Benjamin F. McAdoo was born in Pasadena, California in 1920. He established the first African American-owned architecture firm in Seattle and was the first black man to practice architecture in Washington State. He was a local community leader and advocate for the advancement of low-income resident housing solutions.
McAdoo completed his bachelor’s degree in architecture at the University of Washington. Working nights and attending daytime classes, he graduated in 1946.
His projects were first published in The Seattle Times in July 1949. McAdoo’s first commissions were small in scale, including community churches, building renovations, and private residences, but private homes brought McAdoo popular recognition.

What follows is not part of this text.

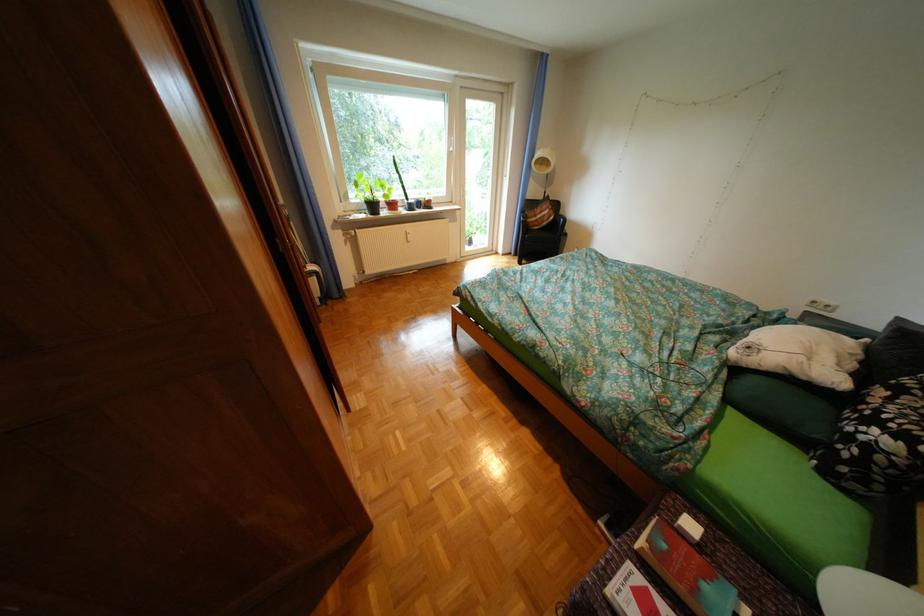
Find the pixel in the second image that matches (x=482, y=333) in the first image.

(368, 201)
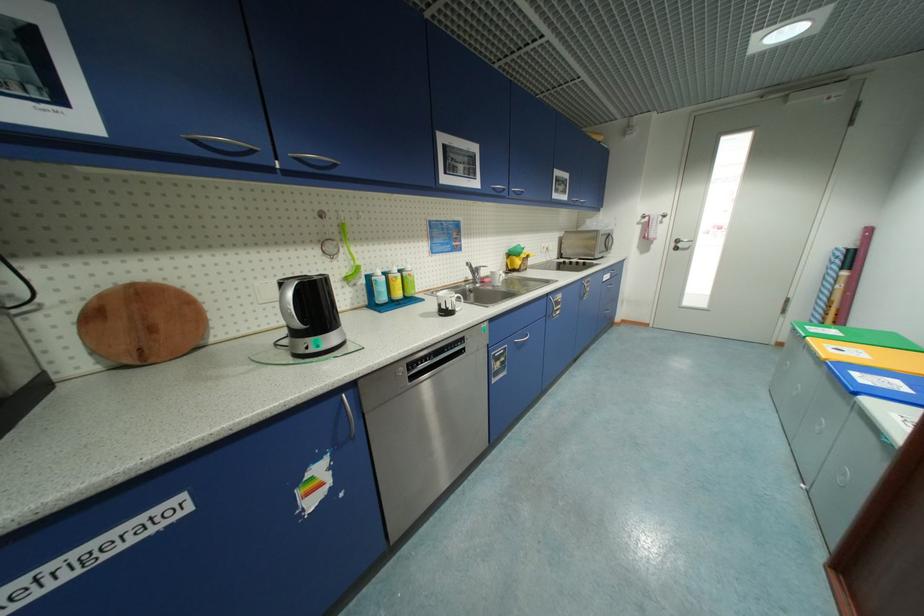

McAdoo’s designed modular housing in Jamaica for the United States Agency for International Development and during the three decades of his prolific and diverse architectural career, McAdoo designed churches, single and multifamily dwellings, as well as commercial and institutional works.
He exercised a design style of modernism and regionalism. Like many other architects, McAdoo’s personal residence (1957-1958) is a premier example of his ideal residential design process. At 17803 28th Avenue South in Bothell, McAdoo’s house illustrates his approach to Northwest regionalism. Other residences designed by McAdoo populate central and north Seattle.

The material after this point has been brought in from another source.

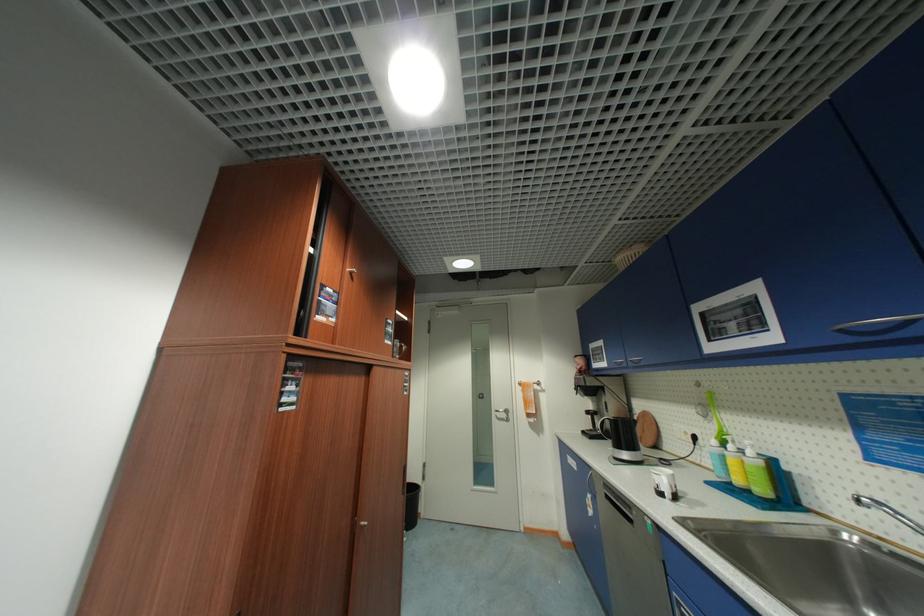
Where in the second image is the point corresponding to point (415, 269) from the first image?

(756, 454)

Later in his career, his designs and renovations included work for the University of Washington, the King County Central Blood Bank, Seattle First National Bank, and the City of Seattle.
McAdoo clearly demonstrated his interest in the Seattle black community. In 1964 he, as president of the Seattle chapter of the NAACP, began broadcasting a weekly radio show focused on social issues. He maintained this post for four years.
McAdoo worked steadily until his death in 1981. His career, spanning critical decades of the civil rights movement, seamlessly joined social imperatives with architectural design.